The curtain came down on the 2016 Monmouth Park season Sept. 25, as Paco Lopez captured his fifth riding title, Jorge Navarro his fourth trainer’s award and Quiet Winter Farm their first owner’s trophy.
Monmouth Park saw a decrease in number of races run in 2016 with an average of 9.87 per day over the 57-day stand. Last year saw an average of 11.19 for the 58-day racing season. In total, there were 86 fewer races this year.
Additionally, field size saw a dramatic drop off as well, with an average of 7.28 horses per race in 2016 compared to 8.11 the year before — an 11.4 percent decrease.
“Despite the lack of horses, we still recorded numerous accomplishments this year,” Dennis Drazin, adviser to Darby Development LLC, operators of the racetrack, said in a press release. “The entire Monmouth Park team continues to work hard to put on outstanding racing in a fan-friendly environment that is second to none.”
Among those accomplishments this year was the advent of exchange wagering as Monmouth Park was at the forefront to make New Jersey the first in the nation to see this new betting platform that allows fans to select and set their own odds.
Also new this season is Blu Grotto, Monmouth Park’s recent restaurant addition that has enjoyed rave reviews for outstanding dining and ambience.
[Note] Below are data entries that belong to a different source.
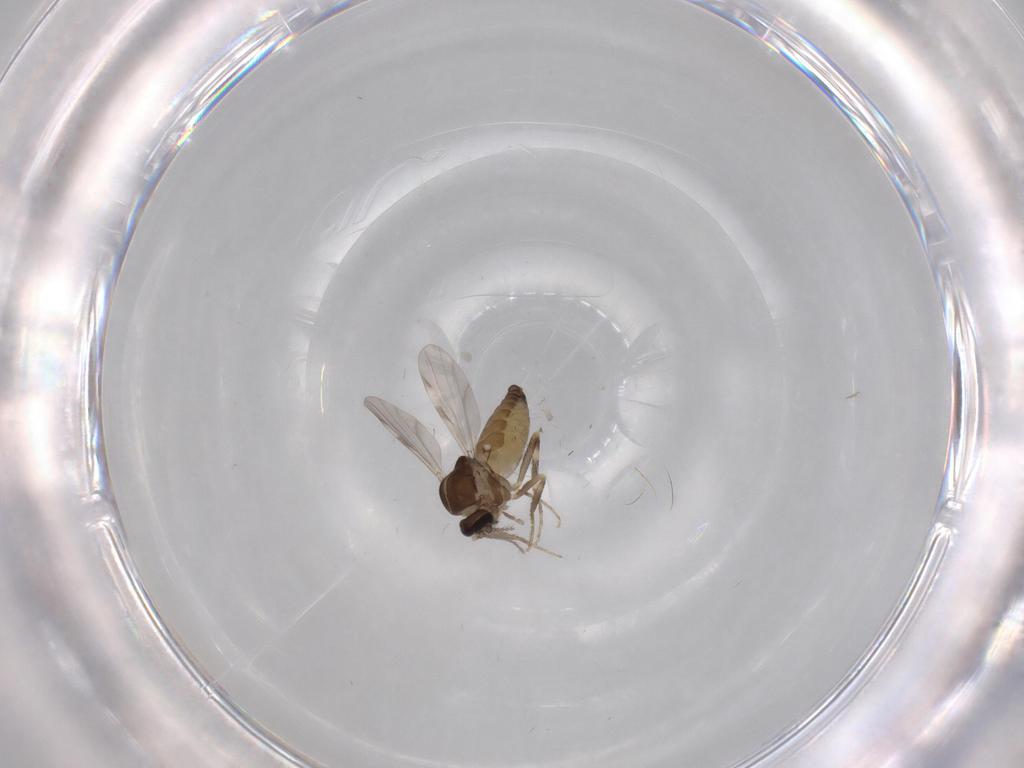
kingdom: Animalia
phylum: Arthropoda
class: Insecta
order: Diptera
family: Ceratopogonidae
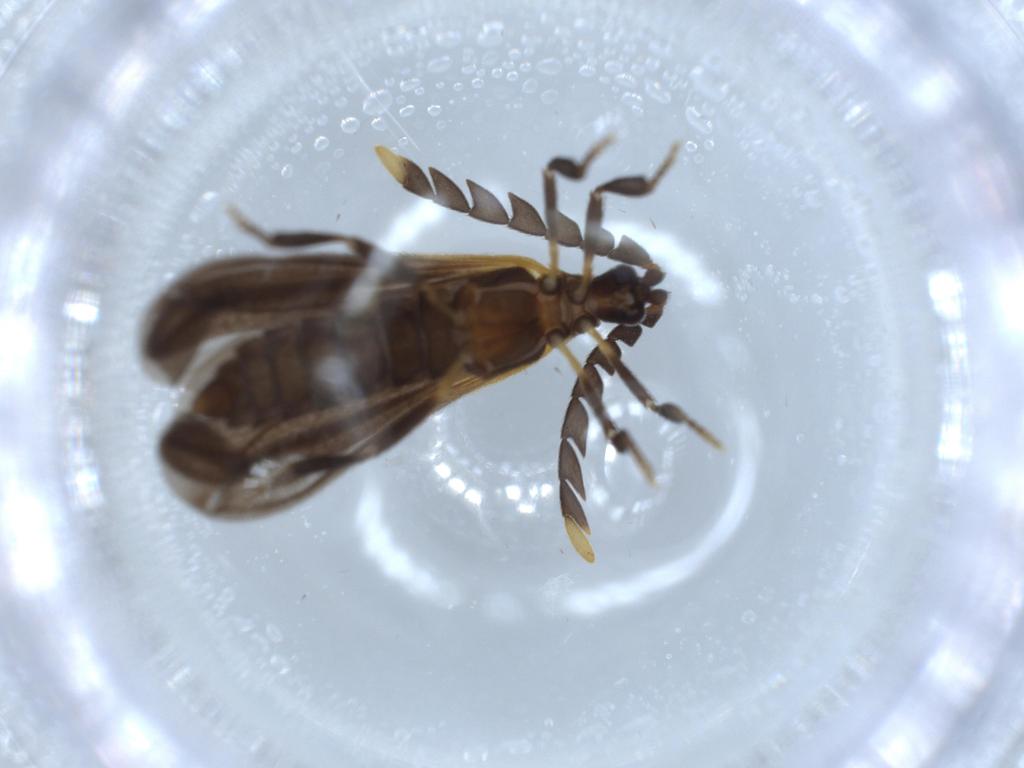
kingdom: Animalia
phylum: Arthropoda
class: Insecta
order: Coleoptera
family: Lycidae
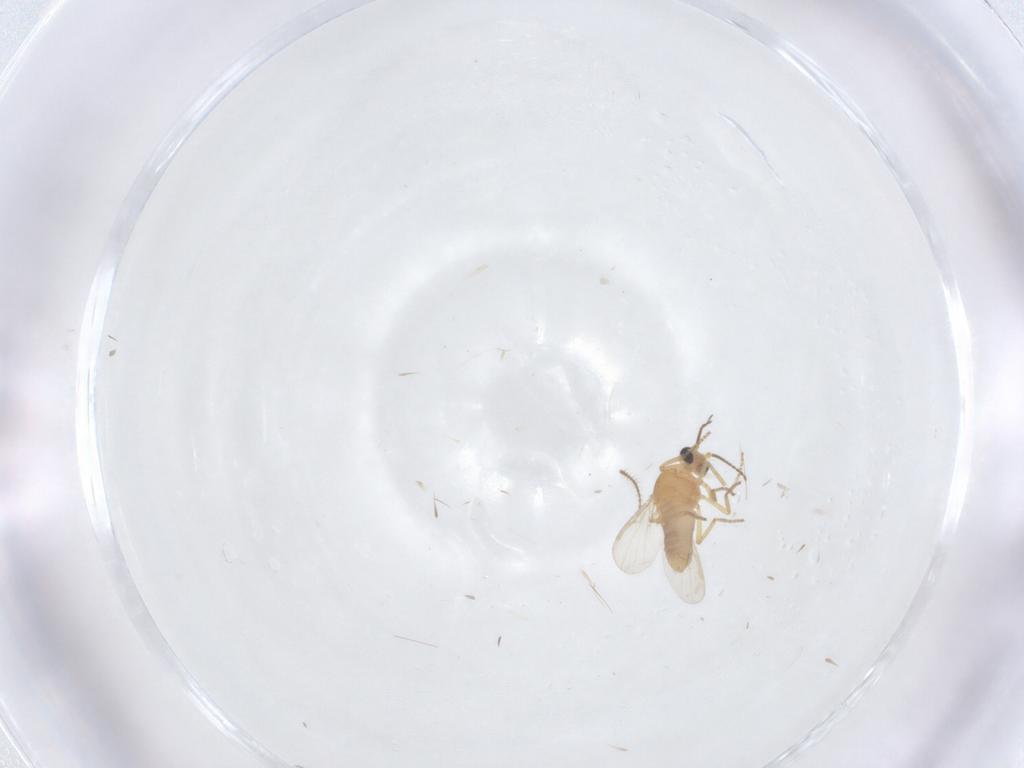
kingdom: Animalia
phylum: Arthropoda
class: Insecta
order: Diptera
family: Ceratopogonidae
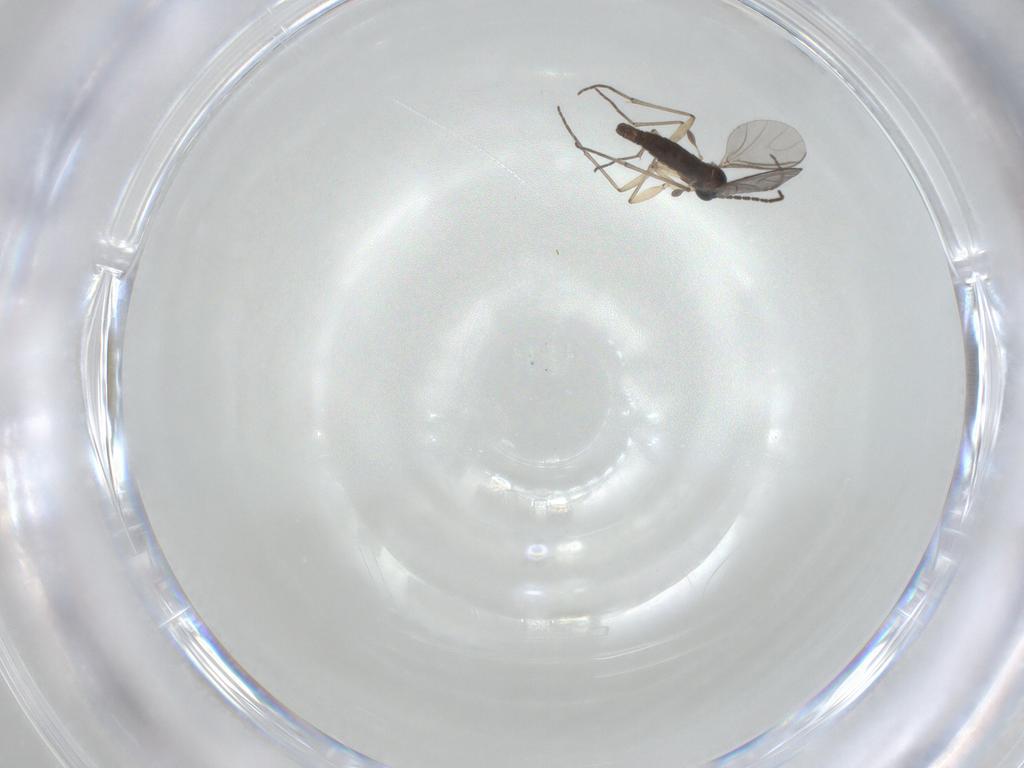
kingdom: Animalia
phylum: Arthropoda
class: Insecta
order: Diptera
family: Sciaridae
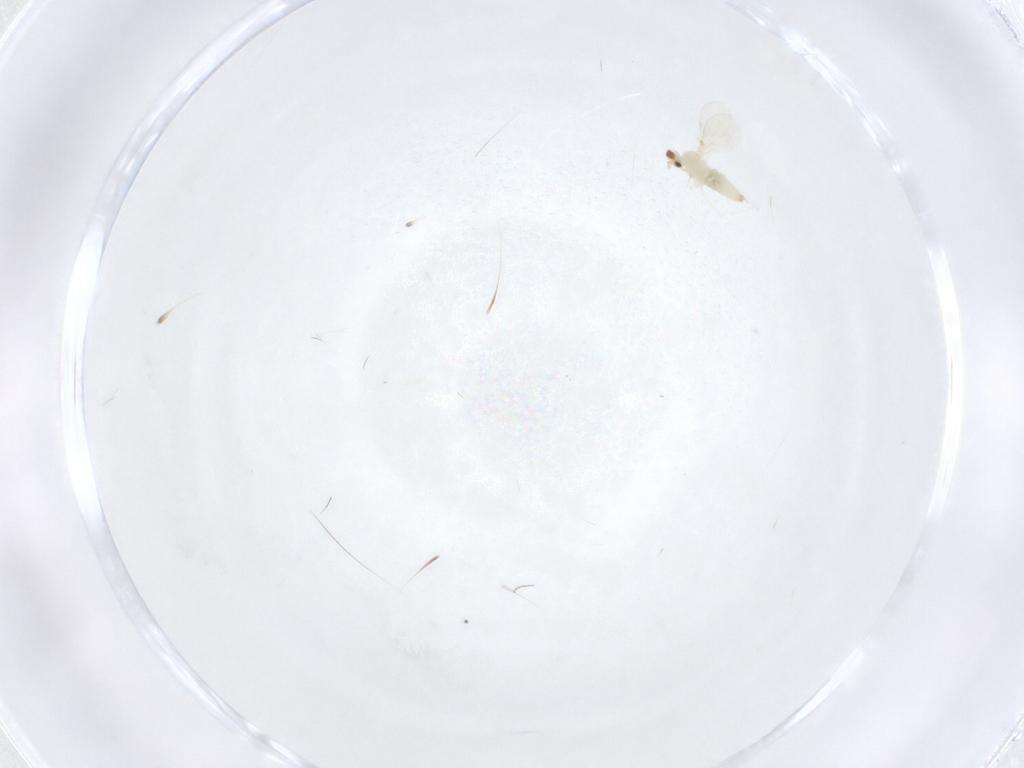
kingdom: Animalia
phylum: Arthropoda
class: Insecta
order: Diptera
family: Cecidomyiidae
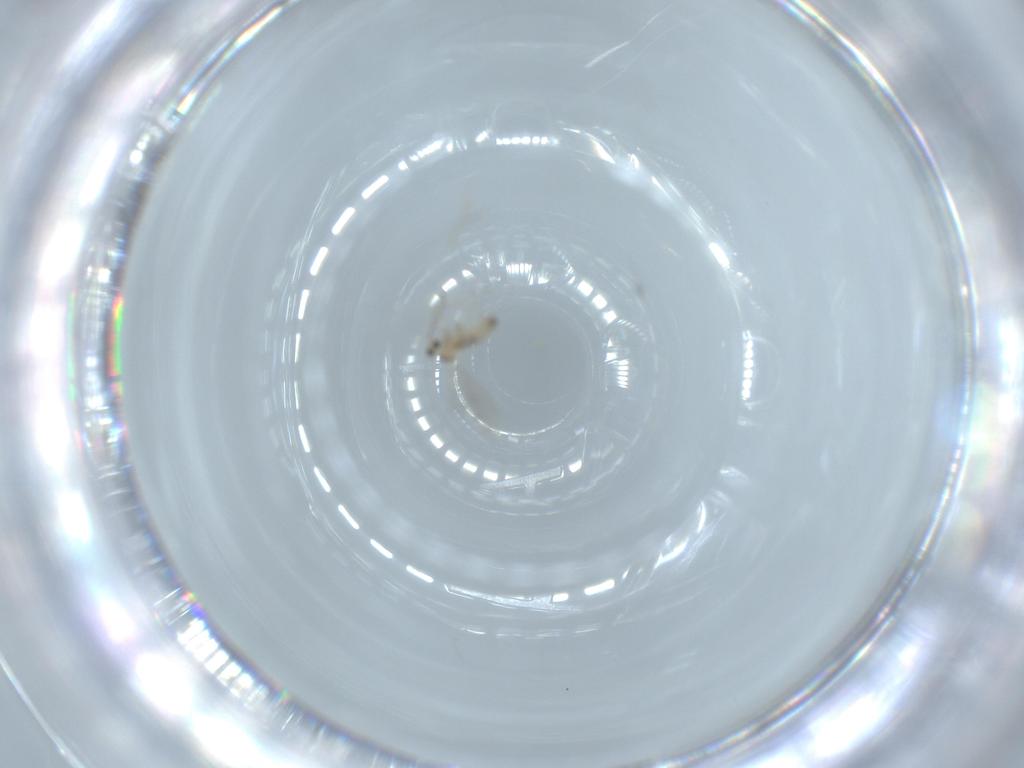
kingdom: Animalia
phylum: Arthropoda
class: Insecta
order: Diptera
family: Cecidomyiidae
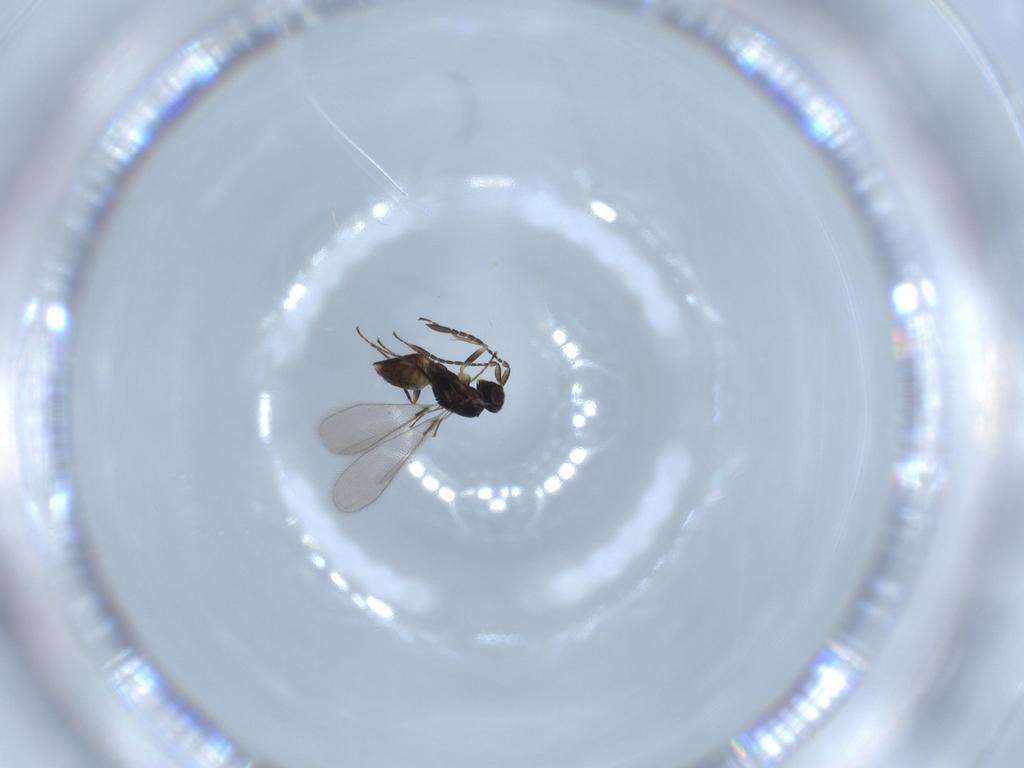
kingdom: Animalia
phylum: Arthropoda
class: Insecta
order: Hymenoptera
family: Mymaridae
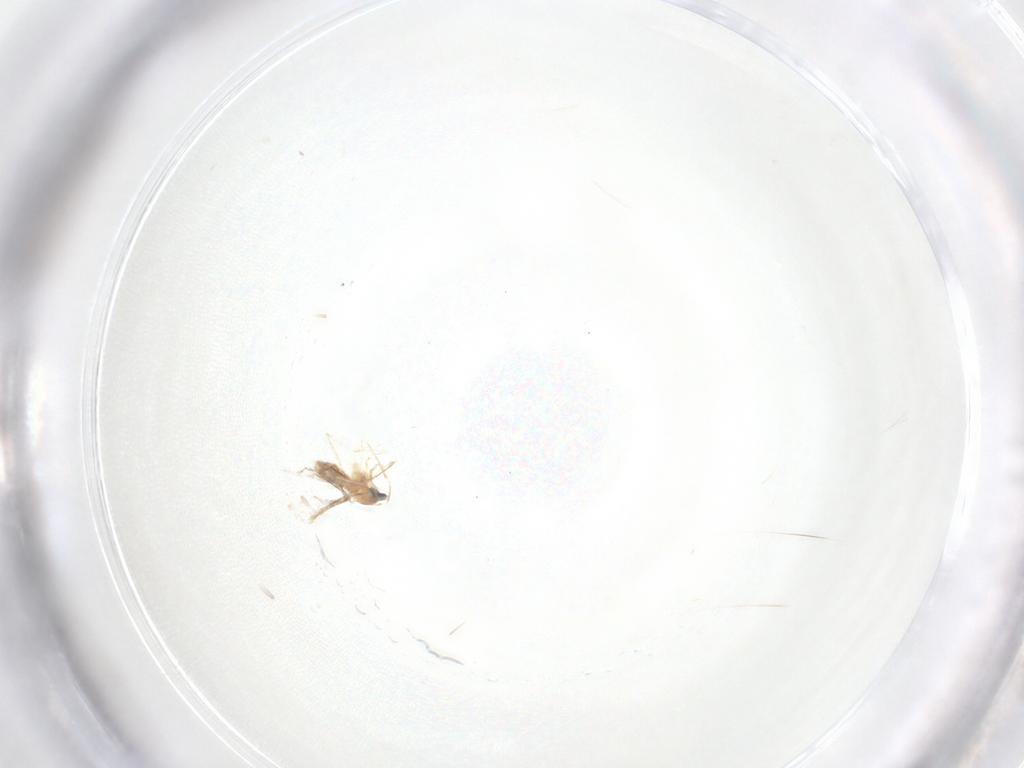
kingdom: Animalia
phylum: Arthropoda
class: Insecta
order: Diptera
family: Cecidomyiidae
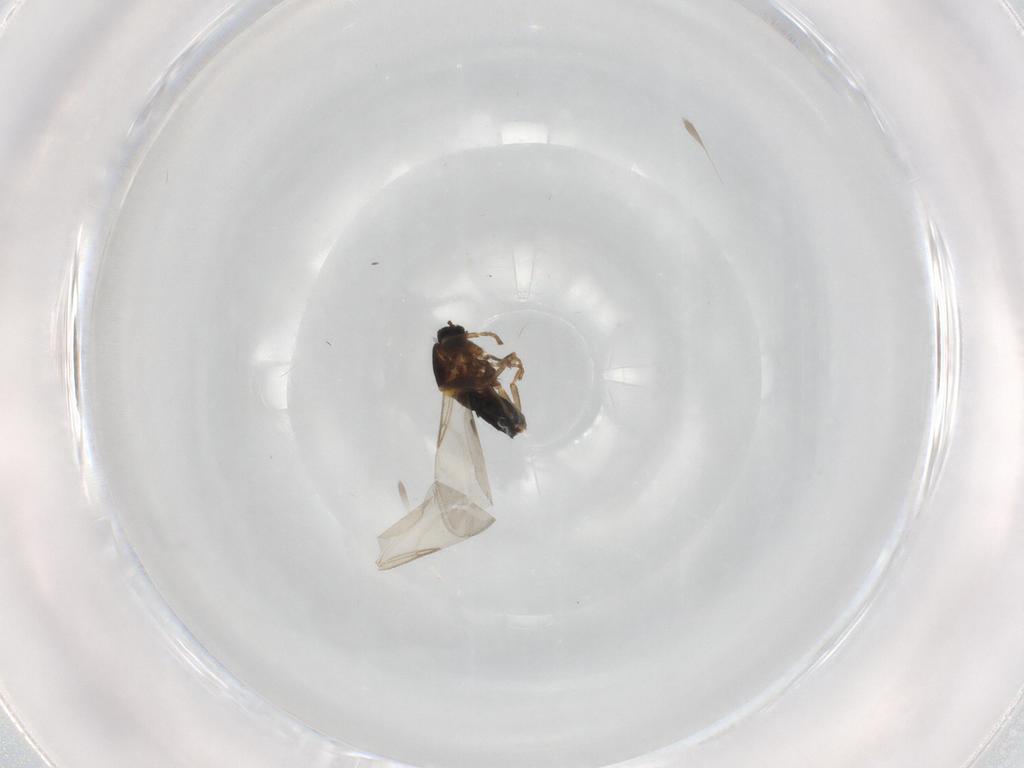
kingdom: Animalia
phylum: Arthropoda
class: Insecta
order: Diptera
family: Scatopsidae
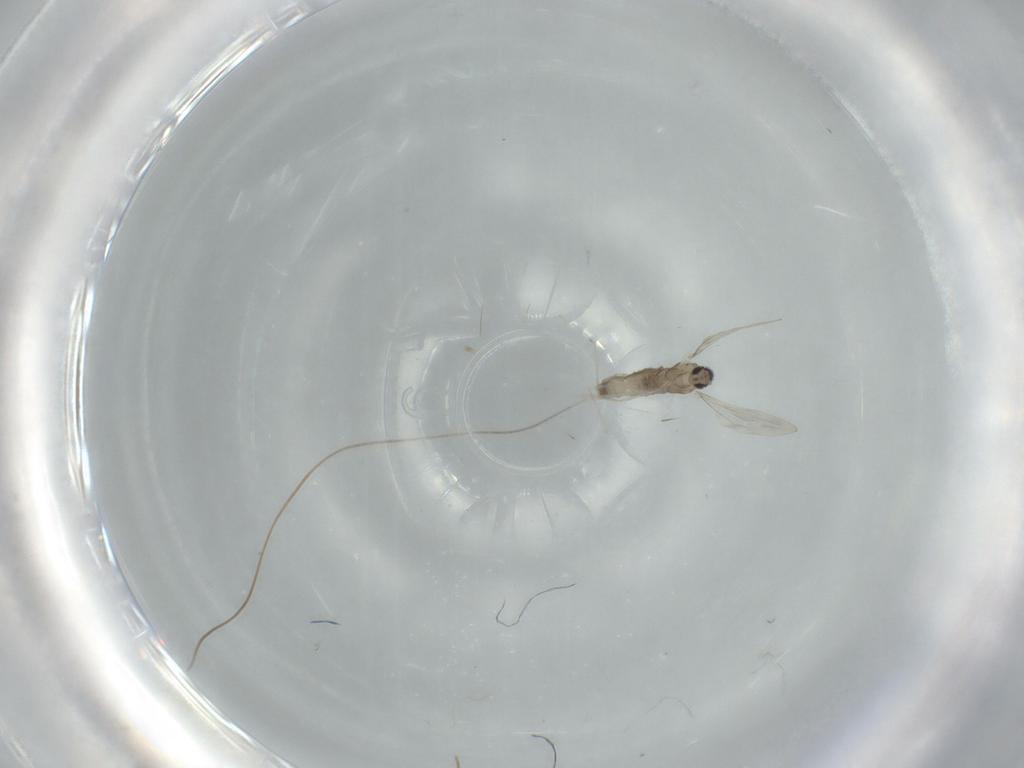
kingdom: Animalia
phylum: Arthropoda
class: Insecta
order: Diptera
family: Cecidomyiidae
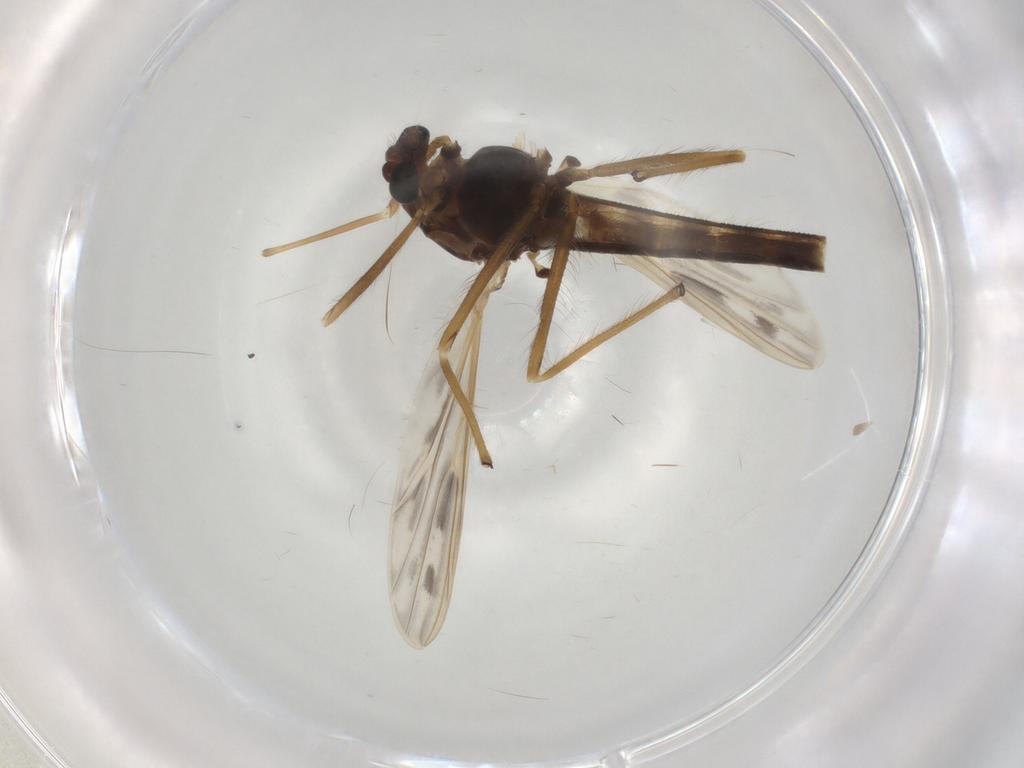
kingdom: Animalia
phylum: Arthropoda
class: Insecta
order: Diptera
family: Chironomidae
Located near the top of the stretch, Blu Grotto will be open year-round.
“Horses follow purse money, and our neighbors are working with a distinct advantage,” Drazin said. “Every state surrounding us, and most of those surrounding them, have alternative gaming revenues fueling purses. These casino-fueled purses has led to a decrease in field size and carded races. Obviously, this has had a direct impact on our handle — both on-track and in the simulcast network.”
On-track handle at the 57-day meet was $22,431,306 — a 26.59 percent decline over last year when the track hosted 58 live cards. Total handle also saw a 26.38 percent decline, as $196,272,397 was wagered this year on Monmouth’s races. Attendance was off 9.2 percent, mostly dampened by a wet Haskell Day, which drew 35,983 compared with 60,983 the year prior when Triple Crown winner American Pharoah took New Jersey’s most prestigious event. The 2016 average daily attendance was 8,833.
In the race for leading trainer, Navarro did it again, winning his fourth consecutive title. The 41-year-old conditioner from Panama won a record 59 races this year, besting the mark of 55 established by John Tammaro III in 1974 and equaled the following year by J. Willard Thompson.
Thompson’s Quiet Winter Farm took home the trophy for top 2016 owner at Monmouth, having visited the winner’s circle 17 times this season. A long-time staple on the Jersey Shore racing scene, this was Quiet Winter Farm’s first owner’s championship.
Over in the jockey race, Lopez was yet again a runaway victor, booting home 105 winners in 2016. It was the fifth overall title for the 30-year-old native of Mexico, who took his first championship during the 2010 Elite Meet. He has been top jockey at Monmouth since 2013.
Live thoroughbred racing shifts north to the Meadowlands for 14 all-turf programs beginning Sept. 28. The Meadowlands will offer a 15 percent takeout rate on all wagers — the lowest in the nation. That meet runs through Oct. 19.